In either case, optimism for 2013 would hinge on how well the front office spent that money, and on whether they rain cleansing fire on the coaching staff.
Alone? I think it's a Brent Lillibridge/Zach Stewart type deal.
well i don't have the sense that anyone besides the denizens of bbtf have made any such adjustment. the perception seems to be that the offense is fine and the pitching is a disaster when in fact the offense is very average and being propped up by aging guys who could stop hitting pretty soon while the pitching is better than folks think.
Underperforming
Injuries
Bad FO/management
As I said before the season started, the league has got better. I said that a record of 22-8 against the Tigers, Angels and Yankees was unsustainable and there is almost no wiggle room to make that up except against the Rays who played over *their* heads against the Sox. And this was before the Sox decided to actively upgrade the A's and White Sox.
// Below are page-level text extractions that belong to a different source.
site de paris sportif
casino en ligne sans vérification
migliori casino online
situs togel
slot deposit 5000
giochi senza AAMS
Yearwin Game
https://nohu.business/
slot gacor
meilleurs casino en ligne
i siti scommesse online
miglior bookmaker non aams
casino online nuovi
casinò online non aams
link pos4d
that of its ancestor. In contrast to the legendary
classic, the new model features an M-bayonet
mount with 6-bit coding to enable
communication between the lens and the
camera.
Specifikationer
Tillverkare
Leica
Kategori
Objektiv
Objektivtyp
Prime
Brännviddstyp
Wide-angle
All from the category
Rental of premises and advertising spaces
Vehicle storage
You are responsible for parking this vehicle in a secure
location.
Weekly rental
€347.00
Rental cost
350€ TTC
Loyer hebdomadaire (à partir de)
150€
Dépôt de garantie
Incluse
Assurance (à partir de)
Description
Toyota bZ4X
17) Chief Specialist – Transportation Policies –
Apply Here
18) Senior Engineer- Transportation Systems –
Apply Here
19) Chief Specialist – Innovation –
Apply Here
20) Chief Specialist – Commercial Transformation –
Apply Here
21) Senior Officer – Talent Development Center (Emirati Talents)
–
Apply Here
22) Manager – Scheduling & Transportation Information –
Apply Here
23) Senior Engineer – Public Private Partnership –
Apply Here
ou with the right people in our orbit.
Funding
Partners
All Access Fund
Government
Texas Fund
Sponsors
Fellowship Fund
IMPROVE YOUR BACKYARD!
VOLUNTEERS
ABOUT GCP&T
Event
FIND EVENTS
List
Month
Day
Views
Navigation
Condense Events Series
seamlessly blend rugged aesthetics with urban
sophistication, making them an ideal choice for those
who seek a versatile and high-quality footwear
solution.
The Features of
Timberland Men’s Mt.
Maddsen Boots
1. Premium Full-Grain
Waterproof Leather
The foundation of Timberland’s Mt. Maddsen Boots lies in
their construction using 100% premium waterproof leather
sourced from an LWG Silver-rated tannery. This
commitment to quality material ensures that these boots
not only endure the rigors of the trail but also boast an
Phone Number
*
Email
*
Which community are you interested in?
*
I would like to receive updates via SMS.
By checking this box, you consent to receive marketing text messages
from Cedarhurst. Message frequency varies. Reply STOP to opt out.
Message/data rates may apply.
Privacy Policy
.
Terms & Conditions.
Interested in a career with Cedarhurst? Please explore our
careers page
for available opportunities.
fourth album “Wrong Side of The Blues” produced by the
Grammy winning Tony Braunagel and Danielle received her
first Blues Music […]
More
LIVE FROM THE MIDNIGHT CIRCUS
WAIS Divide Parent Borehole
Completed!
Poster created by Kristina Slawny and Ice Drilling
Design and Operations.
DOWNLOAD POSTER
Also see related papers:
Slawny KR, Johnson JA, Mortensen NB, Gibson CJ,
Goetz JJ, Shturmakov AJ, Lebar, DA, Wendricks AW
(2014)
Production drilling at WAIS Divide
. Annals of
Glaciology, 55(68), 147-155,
They have no chance in 2013.
Yesterday I came around from "Worst idea ever" to almost a coin flip vs the lottery tickets that are Carl and Beckett + the lottery ticket of cleaning out the FO.
I always prefer the Devil You Know and would have gone with the lottery tickets. Which is why I'm opposed to trading Ellsbury for Andrus. I'd rather sign Ells for "Anything less than 20 mill" and go with his lottery ticket of being Dom Dimaggio vs Andrus being a solid, dependable 105 OPS+ SS.
Exactly. If subtracting A-Gone puts them so far out of contention for 2013 that they have no chance even though we don't even know what their roster will be for 2013, then they already were out of contention for 2013 so why gripe about losing something they never had?
I guess it just comes down to me not believing the calculations of value for Gonzalez. There is a scarcity here that is not correctly accounted for. I am also not as down on future performance - I don't see why we shouldn't expect him to be a 5+ win player in the future.
I think most people think the Gonzalez contract was fair and wasn't really the problem. I think your evaluation is pretty good, and Gonzalez will be great going forward. It's the existence of Crawford's contract that made this deal happen - I don't think the Red Sox were ever willing to just dump Gonzalez.